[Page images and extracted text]
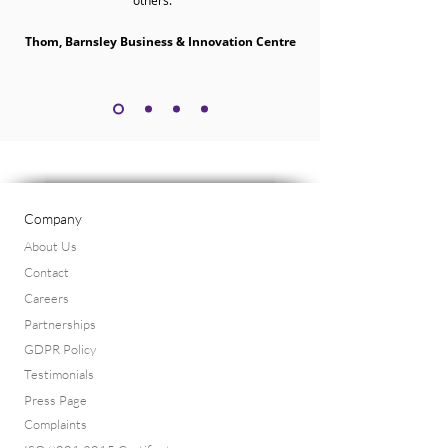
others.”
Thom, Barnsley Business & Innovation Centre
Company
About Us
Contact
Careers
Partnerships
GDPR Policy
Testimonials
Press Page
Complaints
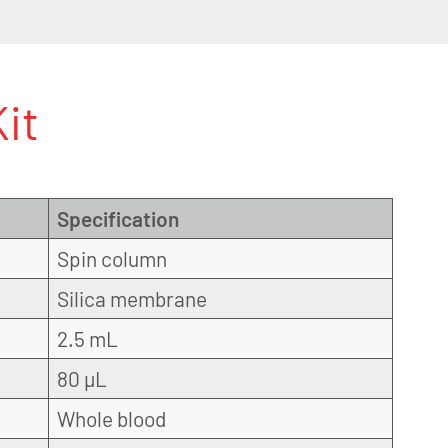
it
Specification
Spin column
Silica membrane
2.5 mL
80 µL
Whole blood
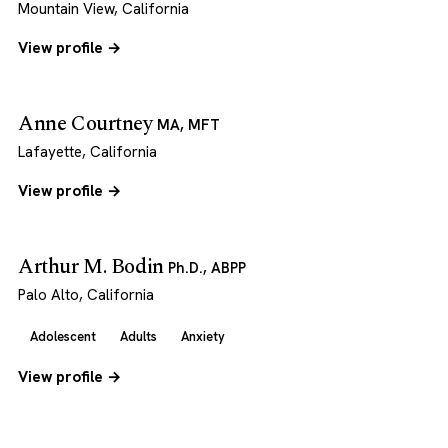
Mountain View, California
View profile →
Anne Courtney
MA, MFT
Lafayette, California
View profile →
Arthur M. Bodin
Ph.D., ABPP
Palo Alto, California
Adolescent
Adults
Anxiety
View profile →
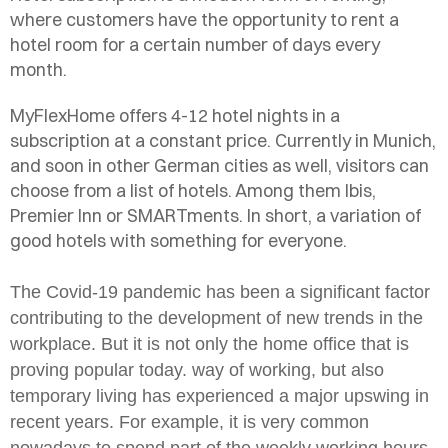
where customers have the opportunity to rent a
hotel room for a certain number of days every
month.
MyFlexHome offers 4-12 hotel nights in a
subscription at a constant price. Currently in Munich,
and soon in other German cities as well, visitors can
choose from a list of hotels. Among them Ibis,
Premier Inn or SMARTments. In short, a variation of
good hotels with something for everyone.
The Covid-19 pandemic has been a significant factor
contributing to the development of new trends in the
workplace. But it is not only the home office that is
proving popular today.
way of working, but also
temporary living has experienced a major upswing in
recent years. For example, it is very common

* What you need to do *
Print exactly, and print only, the lines from the line with "Ph.D., ABPP" through the last line of the entries, both ends included. No pictures belong in the result.

* Result of the exercise *
Ph.D., ABPP
Palo Alto, California
Adolescent
Adults
Anxiety
View profile →
where customers have the opportunity to rent a
hotel room for a certain number of days every
month.
MyFlexHome offers 4-12 hotel nights in a
subscription at a constant price. Currently in Munich,
and soon in other German cities as well, visitors can
choose from a list of hotels. Among them Ibis,
Premier Inn or SMARTments. In short, a variation of
good hotels with something for everyone.
The Covid-19 pandemic has been a significant factor
contributing to the development of new trends in the
workplace. But it is not only the home office that is
proving popular today.
way of working, but also
temporary living has experienced a major upswing in
recent years. For example, it is very common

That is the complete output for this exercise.